Para Egídio
Menos do que sobre a morte de uma jovem, o filme explora a questão do olhar, da fotografia como elemento formal de conhecimento do mundo - além do protagonista ser fotógrafo por profissão (vivido pelo neto do cineasta, Ricardo Trepa), ele é também um homem obsedado por capturar instantes de vida através da lente, e quando ele fotografa o corpo inerte de uma jovem morta, durante a sessão de fotos ela abre os olhos e sorri para ele. A partir daí sua alma esvai-se, ele não tem mais domínio sobre si, nem sobre a realidade que o circunda - o que, afinal, caracteriza um dos estágios agudos da paixão.

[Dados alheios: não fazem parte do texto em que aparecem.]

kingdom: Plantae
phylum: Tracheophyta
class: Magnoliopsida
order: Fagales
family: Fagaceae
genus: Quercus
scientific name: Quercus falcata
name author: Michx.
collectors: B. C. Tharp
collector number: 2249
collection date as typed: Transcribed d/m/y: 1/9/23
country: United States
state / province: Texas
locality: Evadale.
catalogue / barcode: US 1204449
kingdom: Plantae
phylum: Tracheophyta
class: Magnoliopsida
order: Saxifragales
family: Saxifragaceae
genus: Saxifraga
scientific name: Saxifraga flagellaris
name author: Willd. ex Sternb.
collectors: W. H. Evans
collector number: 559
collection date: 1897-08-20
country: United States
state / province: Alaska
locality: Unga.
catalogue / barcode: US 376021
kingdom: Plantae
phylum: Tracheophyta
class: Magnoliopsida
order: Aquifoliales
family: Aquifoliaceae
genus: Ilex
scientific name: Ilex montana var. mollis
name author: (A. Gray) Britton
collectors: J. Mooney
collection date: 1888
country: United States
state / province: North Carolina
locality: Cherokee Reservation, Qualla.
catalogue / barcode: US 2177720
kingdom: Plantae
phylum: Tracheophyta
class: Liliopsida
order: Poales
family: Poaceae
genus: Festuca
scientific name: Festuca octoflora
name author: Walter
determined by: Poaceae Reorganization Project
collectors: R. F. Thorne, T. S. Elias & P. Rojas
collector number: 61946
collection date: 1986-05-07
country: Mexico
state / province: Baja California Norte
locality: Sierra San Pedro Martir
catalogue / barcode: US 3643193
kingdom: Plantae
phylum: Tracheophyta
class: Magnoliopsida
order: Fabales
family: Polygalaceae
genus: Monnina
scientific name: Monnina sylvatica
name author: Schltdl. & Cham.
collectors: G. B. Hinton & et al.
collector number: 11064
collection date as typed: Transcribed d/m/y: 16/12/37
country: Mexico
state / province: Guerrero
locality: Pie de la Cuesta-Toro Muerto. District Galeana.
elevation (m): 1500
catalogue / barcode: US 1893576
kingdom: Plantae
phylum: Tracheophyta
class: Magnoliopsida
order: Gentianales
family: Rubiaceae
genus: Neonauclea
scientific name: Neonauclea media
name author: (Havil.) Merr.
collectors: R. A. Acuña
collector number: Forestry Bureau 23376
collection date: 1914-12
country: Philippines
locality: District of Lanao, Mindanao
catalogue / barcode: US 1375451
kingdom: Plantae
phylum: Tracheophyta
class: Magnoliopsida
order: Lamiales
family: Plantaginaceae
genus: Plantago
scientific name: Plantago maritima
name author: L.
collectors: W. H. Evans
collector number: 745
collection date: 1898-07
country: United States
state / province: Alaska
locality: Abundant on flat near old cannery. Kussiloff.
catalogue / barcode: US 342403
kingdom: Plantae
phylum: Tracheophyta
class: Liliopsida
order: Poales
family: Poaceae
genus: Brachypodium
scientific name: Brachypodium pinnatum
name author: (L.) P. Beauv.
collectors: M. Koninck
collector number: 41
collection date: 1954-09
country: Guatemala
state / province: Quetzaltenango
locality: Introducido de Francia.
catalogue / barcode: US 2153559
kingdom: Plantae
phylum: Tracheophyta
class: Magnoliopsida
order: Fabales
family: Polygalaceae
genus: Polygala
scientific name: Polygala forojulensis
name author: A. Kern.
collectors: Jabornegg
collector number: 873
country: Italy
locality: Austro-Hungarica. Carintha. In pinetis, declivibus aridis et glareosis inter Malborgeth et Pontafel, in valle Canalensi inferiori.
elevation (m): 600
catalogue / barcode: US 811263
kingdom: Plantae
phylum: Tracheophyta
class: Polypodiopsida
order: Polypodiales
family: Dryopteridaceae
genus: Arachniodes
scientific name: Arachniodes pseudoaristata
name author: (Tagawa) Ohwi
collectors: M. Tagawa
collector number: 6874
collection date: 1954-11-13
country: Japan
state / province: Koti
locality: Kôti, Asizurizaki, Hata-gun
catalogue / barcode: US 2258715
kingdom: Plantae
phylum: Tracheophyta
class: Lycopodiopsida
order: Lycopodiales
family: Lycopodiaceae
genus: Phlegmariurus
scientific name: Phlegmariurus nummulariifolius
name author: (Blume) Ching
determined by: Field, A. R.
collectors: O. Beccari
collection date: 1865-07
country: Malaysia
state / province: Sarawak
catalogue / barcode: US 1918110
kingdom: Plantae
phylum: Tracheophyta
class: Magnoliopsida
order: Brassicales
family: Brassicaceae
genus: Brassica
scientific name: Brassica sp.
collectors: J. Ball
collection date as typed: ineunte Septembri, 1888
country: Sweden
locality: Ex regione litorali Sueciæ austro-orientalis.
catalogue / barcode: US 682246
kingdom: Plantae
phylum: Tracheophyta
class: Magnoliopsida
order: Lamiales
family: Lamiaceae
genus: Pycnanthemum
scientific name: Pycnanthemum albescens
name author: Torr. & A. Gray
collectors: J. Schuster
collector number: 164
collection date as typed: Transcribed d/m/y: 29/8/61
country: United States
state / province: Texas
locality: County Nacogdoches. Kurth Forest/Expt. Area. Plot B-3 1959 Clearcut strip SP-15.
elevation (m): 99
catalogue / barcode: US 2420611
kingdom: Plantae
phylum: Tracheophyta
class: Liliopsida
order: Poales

Apaixonado pela figura bela e plácida que ele retrata, sua vida foge a seu controle, e apenas fotografar pode trazê-lo ao chão da vida: as fotos que faz dos homens trabalhando a terra resumem alguns temas primordiais aqui: fotografias realistas ao extremo, e belíssimas, assemellham-se a quadros da pintura clássica; a adesão irrestrita aos valores vigorosos de uma certa tradição do trabalho manual, do trabalho com a terra; a escuta dos cantos de trabalho, uma tradição rural que se apaga mais e mais com a velocidade das mudanças contemporâneas, e que Oliveira põe-nos a ouvir, em sintonia com uma paisagem deslumbrante das terras, das colinas, das árvores, dos casarões antigos (a igreja, a casa de chão rangente, martelando os passos dos vivos, onde habita a morta; a pensão, cujos aposentos ecoam ruídos estranhos durante a noite).
E há as conversas entre os hóspedes da pensão, conversas que beiram o non sense a princípio, mas que vão revelando uma ligação com o aspecto surreal que tomou a paixão do fotógrafo: a par dos voos noturnos do protagonista com sua amada, realizados em estado de transe hipnótico, os homens ao redor da mesa e a mulher brasileira, uma engenheira emérita vivida por Ana Maria Magalhães, entretêm uma dessas conversas estranhas, mas que, de algum modo, explica a um Isaac confuso e à beira da exaustão, a possibilidade quase real de haver um sentido para suas viagens noturnas com o, talvez, ectoplasma de sua amada morta. Ele ouve tudo de pé, afastado do grupo de hóspedes, como será sua postura em relação a eles todo o tempo - estranho ao cotidiano da casa, de certo modo estrangeiro ao mundo contemporâneo, de que se afastará mais e mais.
Um filme estranho, belo e difícil para o olhar acostumado à velocidade dos tempos atuais. Mas que nos deixa pregados diante da tela, imersos num mundo onde a beleza caminha de um modo original, e intransigentemente pessoal.